A House of Lords constitutional inquiry endorsed this in 2006, and the future foreign secretary William Hague enthusiastically advocated it in 2007. The government pledged in 2011 that it would observe the convention, except in an emergency. But there was no debate before the significant escalation of British involvement in Afghanistan in 2006. Approval for intervention in Libya in 2011 was only asked for, and given, after it had begun. In 2013, however, David Cameron sought approval for a punitive strike on Syria. This was refused and his acceptance of the refusal appeared to mark a turning point. The following year, again observing the convention, Mr Cameron asked for and was granted approval for intervention against the terrorist organisation that calls itself the Islamic State of Iraq and the Levant. It appeared to establish a parliamentary convention that Mrs May has rejected.

Her reason is that despite being a signatory to the Chemical Weapons Convention, Mr Assad uses outlawed chemical weapons against his people. Delay in acting after the suspected chemical attack on Douma would have appeared to condone this, she says. But when she says it was in “the national interest” of the United Kingdom to deter the use of chemical weapons, she is actually unveiling a range of political issues, domestic and foreign, that may have influenced her decision on the eve of the Commonwealth summit in London.

Like France, but much more so, Britain has a historic past in West Asia. Britain’s superpower links are also involved. Russia’s alleged use of a nerve agent last month against a former Russian double agent, Sergei Skripal, who now lives in Salisbury, and his daughter Yulia, visiting from Moscow, dragged Syria into the realm of Mrs May’s domestic politics. She explicitly links the strikes on Syrian chemical weapons targets to the Salisbury poisoning which she blames on Russia.

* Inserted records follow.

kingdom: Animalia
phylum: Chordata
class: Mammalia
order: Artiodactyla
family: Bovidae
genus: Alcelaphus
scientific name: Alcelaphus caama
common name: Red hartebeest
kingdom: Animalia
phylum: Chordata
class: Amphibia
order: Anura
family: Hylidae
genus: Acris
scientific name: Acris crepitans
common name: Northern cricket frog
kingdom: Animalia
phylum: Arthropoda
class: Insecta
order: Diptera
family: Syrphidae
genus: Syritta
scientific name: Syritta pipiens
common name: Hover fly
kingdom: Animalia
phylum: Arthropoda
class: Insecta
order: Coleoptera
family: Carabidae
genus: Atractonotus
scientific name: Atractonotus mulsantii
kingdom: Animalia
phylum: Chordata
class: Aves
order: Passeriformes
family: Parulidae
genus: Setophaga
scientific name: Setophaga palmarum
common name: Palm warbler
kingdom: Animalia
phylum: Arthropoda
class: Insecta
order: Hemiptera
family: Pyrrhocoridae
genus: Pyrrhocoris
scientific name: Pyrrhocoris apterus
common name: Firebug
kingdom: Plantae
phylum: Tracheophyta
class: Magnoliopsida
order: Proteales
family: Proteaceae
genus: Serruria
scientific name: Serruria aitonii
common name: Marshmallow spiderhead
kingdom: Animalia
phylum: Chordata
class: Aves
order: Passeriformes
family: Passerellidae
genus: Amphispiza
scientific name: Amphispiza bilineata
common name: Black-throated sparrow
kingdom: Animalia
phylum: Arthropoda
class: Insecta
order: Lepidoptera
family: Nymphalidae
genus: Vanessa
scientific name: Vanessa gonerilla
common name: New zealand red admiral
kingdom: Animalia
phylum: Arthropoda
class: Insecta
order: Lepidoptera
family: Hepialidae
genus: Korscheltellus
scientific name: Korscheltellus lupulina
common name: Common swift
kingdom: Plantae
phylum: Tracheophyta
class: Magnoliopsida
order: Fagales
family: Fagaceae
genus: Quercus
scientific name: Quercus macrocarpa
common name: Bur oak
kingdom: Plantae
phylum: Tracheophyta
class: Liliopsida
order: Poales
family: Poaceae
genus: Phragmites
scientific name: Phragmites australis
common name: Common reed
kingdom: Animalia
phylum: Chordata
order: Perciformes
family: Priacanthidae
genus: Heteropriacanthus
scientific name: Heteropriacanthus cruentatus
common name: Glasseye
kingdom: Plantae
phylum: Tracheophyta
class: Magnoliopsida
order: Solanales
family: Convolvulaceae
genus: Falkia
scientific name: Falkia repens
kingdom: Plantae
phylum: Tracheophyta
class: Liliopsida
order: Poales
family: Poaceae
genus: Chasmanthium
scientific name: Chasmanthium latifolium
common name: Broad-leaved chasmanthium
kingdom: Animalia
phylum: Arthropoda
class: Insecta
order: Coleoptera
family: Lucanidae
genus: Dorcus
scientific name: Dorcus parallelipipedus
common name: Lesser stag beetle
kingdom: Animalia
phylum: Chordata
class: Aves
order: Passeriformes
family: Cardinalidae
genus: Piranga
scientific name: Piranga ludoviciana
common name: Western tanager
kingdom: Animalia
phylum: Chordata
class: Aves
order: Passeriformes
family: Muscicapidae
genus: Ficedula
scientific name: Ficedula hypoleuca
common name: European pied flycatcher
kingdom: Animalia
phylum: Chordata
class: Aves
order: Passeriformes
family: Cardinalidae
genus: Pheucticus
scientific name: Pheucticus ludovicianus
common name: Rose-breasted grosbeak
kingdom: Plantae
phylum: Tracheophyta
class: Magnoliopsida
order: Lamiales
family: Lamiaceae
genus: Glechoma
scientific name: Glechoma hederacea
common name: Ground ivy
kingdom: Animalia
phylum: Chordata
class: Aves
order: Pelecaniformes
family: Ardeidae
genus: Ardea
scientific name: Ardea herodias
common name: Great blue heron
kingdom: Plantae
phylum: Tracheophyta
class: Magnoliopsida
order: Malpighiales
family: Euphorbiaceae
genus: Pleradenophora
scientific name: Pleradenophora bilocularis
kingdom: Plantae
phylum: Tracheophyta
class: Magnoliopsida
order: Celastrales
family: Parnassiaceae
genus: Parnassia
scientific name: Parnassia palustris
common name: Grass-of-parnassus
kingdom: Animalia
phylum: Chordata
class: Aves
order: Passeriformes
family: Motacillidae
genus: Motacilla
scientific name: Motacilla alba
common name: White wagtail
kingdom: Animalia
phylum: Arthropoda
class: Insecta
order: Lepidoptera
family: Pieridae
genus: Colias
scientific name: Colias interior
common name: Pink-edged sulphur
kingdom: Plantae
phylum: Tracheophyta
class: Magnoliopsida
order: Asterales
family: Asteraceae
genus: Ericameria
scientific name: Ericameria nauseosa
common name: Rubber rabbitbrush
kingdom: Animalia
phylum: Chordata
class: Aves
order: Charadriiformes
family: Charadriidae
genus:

Hans Blix, the former United Nations chief weapons inspector, wouldn’t have accepted Mrs May’s lofty humanitarian argument. As he tartly pointed out once, the US, UK and France are not authorised “global policemen”. Even if they were, international law does not explicitly sanction military action against the use of chemical weapons. If it did, the US would have to be brought to book for poisoning Vietnam, Cambodia and Laos with 20 million gallons of defoliant and herbicides (including the notorious Agent Orange) that killed 400,000 Vietnamese and resulted in 500,000 children being born with defects.

An American military presence will not end the Syrian civil war. Nevertheless, Mr Macron claims credit for swaying the views of the US president who had said he wanted to pull American troops out of Syria, where about 2,000 — mostly special forces — are supposedly fighting Islamic State terrorists. It will only extend and strengthen the siege to which Mr Assad has been subjected for seven years and which shows no sign of ending.

Sunanda K Datta-Ray is the author of several books and a regular media columnist.